Skip to content
New issue

Have a question about this project? Sign up for a free GitHub account to open an issue and contact its maintainers and the community.

By clicking “Sign up for GitHub”, you agree to our terms of service and privacy statement. We’ll occasionally send you account related emails.

Already on GitHub? Sign in to your account

Java 21 causes TLC's BufferedRandomAccessFileTest and OffHeapDiskFPSetTest to fail #835

Open
lemmy opened this issue Oct 23, 2023 · 3 comments · May be fixed by #907
Open

Java 21 causes TLC's BufferedRandomAccessFileTest and OffHeapDiskFPSetTest to fail #835

lemmy opened this issue Oct 23, 2023 · 3 comments · May be fixed by #907
Labels
bug error, glitch, fault, flaw, ... Tools The command line tools - TLC, SANY, ...

Comments

@lemmy
Copy link
Member

lemmy commented Oct 23, 2023

Some methods such as tlc2.util.BufferedRandomAccessFile#readLong that used to throw IOException have started to throw ArrayIndexOutOfBoundsExceptions.

@lemmy lemmy added bug error, glitch, fault, flaw, ... Tools The command line tools - TLC, SANY, ... labels Oct 23, 2023
@Calvin-L
Copy link
Collaborator

Calvin-L commented Dec 7, 2023

I'm looking at putting together a fix for this.

I'm very impressed with the quality and clarity of BufferedRandomAccessFile, but it seems to contain a critical incorrect assumption:

"curr(f)" is an index in the closed interval [0, len(f)].

But, in reality, "The offset may be set beyond the end of the file".

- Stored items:
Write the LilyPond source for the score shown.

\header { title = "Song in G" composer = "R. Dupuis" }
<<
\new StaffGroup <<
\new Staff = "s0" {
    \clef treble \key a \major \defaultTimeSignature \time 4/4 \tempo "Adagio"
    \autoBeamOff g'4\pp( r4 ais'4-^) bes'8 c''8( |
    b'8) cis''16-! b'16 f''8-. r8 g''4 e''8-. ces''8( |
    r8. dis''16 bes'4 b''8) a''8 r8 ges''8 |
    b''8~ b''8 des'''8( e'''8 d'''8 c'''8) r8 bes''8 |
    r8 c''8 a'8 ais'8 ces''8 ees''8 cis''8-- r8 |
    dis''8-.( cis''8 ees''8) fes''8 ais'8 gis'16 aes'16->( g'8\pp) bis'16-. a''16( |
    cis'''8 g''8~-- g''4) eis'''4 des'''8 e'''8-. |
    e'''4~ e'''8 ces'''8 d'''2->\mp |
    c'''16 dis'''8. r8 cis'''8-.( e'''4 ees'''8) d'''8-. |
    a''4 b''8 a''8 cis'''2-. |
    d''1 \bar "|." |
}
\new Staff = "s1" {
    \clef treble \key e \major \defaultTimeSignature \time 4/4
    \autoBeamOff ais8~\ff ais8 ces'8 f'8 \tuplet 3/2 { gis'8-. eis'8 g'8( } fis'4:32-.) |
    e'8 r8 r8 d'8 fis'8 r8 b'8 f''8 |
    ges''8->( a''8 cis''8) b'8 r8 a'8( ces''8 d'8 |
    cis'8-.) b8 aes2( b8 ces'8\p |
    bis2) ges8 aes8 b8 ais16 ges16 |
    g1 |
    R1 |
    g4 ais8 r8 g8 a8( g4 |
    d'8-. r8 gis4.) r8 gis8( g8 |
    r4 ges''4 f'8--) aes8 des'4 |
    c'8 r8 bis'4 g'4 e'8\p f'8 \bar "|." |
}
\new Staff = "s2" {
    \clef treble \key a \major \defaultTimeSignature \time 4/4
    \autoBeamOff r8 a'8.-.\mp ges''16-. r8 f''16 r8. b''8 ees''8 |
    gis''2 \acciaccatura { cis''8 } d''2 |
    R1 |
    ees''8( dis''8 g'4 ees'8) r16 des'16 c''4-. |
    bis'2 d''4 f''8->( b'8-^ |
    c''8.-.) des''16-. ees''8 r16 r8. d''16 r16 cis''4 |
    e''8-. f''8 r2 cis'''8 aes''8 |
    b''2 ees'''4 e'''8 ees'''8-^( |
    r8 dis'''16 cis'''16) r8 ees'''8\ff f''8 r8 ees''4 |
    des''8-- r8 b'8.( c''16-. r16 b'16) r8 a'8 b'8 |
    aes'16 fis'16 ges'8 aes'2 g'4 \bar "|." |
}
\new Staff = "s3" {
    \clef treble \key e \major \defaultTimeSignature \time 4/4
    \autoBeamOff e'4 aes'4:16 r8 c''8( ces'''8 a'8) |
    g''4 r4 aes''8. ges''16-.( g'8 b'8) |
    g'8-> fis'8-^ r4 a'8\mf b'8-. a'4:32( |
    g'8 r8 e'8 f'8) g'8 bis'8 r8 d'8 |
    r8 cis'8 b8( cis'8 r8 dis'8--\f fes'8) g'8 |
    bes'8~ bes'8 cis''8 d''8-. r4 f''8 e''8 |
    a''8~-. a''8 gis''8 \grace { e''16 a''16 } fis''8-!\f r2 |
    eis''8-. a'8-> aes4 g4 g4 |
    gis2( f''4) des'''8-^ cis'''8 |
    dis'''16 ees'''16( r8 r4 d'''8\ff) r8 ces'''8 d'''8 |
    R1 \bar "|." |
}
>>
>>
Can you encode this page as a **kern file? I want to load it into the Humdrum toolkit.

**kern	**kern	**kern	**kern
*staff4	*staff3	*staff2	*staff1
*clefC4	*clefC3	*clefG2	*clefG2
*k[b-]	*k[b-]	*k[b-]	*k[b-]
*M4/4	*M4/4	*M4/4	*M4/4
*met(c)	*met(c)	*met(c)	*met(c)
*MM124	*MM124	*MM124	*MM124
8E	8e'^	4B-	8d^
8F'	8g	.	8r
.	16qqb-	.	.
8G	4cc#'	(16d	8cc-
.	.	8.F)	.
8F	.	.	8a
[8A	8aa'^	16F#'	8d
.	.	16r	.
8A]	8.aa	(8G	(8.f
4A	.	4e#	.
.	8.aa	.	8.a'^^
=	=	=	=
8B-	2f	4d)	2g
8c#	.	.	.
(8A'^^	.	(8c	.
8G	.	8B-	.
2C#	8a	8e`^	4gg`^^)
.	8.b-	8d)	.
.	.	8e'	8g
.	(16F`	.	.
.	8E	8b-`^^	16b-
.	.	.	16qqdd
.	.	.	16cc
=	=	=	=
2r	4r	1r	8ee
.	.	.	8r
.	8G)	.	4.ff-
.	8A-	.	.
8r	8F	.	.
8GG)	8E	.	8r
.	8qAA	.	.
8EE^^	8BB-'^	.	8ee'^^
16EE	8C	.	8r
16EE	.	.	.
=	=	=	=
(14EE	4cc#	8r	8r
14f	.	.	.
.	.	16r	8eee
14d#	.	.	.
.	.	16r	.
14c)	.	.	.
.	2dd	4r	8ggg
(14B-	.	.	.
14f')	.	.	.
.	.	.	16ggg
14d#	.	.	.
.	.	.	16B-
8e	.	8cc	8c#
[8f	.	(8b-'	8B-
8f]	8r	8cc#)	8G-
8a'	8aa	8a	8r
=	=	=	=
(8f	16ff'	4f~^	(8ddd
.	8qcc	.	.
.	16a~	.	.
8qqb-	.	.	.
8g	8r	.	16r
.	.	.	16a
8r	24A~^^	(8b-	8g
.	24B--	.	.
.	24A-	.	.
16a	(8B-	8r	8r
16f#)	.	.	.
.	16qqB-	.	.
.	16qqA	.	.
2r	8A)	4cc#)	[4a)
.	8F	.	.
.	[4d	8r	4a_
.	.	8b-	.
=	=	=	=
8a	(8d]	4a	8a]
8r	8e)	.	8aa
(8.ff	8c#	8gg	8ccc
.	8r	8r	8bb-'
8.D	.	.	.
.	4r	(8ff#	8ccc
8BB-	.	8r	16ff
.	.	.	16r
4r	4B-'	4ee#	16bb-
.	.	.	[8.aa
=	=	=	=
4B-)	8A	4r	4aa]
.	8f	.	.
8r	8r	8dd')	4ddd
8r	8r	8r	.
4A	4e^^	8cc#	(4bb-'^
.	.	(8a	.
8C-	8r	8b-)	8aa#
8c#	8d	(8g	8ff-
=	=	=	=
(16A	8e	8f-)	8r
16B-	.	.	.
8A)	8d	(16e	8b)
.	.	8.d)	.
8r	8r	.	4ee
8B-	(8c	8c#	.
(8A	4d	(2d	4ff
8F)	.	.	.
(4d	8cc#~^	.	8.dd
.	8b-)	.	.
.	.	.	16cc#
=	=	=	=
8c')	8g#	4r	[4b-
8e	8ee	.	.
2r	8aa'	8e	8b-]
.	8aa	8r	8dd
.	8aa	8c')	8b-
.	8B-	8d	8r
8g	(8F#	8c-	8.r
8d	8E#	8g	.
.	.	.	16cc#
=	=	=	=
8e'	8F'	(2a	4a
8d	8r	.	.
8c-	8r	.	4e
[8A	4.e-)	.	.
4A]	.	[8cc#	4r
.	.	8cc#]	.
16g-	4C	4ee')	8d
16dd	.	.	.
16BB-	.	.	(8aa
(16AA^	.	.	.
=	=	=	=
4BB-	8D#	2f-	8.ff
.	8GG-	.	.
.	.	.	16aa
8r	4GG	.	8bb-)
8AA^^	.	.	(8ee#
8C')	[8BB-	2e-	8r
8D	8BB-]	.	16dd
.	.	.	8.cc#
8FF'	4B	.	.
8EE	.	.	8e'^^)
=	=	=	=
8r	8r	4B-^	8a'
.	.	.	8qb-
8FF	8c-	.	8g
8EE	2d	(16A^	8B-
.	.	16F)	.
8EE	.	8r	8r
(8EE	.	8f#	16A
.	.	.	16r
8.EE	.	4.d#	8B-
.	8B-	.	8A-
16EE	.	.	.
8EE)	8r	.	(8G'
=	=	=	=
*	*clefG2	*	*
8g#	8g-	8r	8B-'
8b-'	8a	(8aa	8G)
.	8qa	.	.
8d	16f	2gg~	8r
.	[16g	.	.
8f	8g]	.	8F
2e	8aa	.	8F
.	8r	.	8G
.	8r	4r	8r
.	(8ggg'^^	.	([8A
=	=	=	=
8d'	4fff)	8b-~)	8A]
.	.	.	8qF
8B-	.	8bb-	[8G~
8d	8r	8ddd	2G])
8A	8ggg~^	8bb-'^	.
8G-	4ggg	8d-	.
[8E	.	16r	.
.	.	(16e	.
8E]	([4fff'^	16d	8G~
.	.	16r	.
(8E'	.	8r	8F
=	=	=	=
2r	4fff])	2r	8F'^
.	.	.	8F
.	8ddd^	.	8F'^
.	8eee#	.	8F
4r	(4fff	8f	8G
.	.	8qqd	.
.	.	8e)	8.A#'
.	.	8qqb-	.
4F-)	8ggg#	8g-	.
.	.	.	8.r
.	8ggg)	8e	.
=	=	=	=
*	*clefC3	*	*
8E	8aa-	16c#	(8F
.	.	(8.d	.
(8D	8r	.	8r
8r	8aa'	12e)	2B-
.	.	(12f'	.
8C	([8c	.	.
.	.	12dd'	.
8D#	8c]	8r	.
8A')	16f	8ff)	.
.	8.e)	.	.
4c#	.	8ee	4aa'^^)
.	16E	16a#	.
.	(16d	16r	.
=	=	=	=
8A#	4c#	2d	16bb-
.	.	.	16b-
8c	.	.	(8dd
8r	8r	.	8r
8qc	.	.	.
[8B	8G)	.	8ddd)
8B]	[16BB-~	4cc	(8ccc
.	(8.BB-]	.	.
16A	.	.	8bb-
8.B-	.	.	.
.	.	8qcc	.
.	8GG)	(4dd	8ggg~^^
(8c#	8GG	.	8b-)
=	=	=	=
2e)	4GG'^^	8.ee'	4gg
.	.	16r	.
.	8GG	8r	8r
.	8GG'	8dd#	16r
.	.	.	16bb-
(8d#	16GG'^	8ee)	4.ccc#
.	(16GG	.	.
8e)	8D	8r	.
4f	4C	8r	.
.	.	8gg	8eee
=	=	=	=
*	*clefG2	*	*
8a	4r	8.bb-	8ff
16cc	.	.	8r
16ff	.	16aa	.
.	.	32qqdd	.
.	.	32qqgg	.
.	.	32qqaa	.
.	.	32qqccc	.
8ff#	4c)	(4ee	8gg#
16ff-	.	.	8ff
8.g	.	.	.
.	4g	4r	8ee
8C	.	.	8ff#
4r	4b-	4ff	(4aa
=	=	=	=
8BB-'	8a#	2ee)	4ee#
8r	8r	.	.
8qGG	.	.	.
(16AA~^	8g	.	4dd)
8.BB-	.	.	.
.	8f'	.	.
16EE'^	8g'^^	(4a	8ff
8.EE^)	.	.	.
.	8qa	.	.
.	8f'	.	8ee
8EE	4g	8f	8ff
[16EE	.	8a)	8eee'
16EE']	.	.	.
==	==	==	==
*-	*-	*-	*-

- Activity list:
a - Decide whether each statement agrees with the issue on Java 21 test failures. Answer yes or no for each, and quote the words of the issue that decide it.
(i) Some methods that used to throw IOException now throw ArrayIndexOutOfBoundsExceptions.
(ii) Calvin-L opened the issue.
(iii) Calvin-L considers BufferedRandomAccessFile poorly written.
b - Return the passage of the issue on Java 21 test failures that begins at the words "Calvin-L commented Dec" and ends after the words "interval [0, len(f)].". Copy it word for word.
c - Carry the issue on Java 21 test failures forward, starting after its last sentence.

- Responses in order:
a -
(i) Yes: "Some methods such as tlc2.util.BufferedRandomAccessFile#readLong that used to throw IOException have started to throw ArrayIndexOutOfBoundsExceptions."
(ii) No: "lemmy opened this issue Oct 23, 2023"
(iii) No: "I'm very impressed with the quality and clarity of BufferedRandomAccessFile"

b -
Calvin-L commented Dec 7, 2023

I'm looking at putting together a fix for this.

I'm very impressed with the quality and clarity of BufferedRandomAccessFile, but it seems to contain a critical incorrect assumption:

"curr(f)" is an index in the closed interval [0, len(f)].

c -
In JDK<21, readLong() and friends were implemented using repeated calls to read(). In JDK>=21 they are implemented using a bulk array read. That change in behavior seems to have revealed the incorrect assumption above. When seeking past the end of the file, some of the checks and math in BufferedRandomAccessFile don't work as intended. It ends up breaking its own internal invariants (in particular, it enters a state where this.curr > this.hi).

I think fixing this issue will require relaxing the invariant that lo <= curr <= hi:

@Calvin-L
Copy link
Collaborator

Calvin-L commented Jan 2, 2024

@lemmy I discovered something else interesting while testing my changes. The tests include:

	@Test
	public void testReadSeek() throws IOException {
		final File tmpFile = File.createTempFile("BufferedRandomAccessFileTest_testReadSeek", ".bin");
		tmpFile.deleteOnExit();
		final java.io.RandomAccessFile raf = new BufferedRandomAccessFile(tmpFile, "rw");
		
		raf.setLength(BufferedRandomAccessFile.BuffSz + 1L);
		raf.seek(1);
		
		for (int i = 0; i < BufferedRandomAccessFile.BuffSz / 8; i++) {
			assertEquals(0L, raf.readLong());
		}
		raf.close();
	}

That test checks that setLength fills the new content with zeros when it extends the file. But that isn't promised by the underlying RandomAccessFile:

If the present length of the file as returned by the length method is smaller than the newLength argument then the file will be extended. In this case, the contents of the extended portion of the file are not defined.

Do you know if any clients of BufferedRandomAccessFile actually require the fill-with-zeros behavior? We could certainly add that as a guarantee. But, since it isn't promised by RandomAccessFile.setLength, we might incur some performance penalty doing it ourselves.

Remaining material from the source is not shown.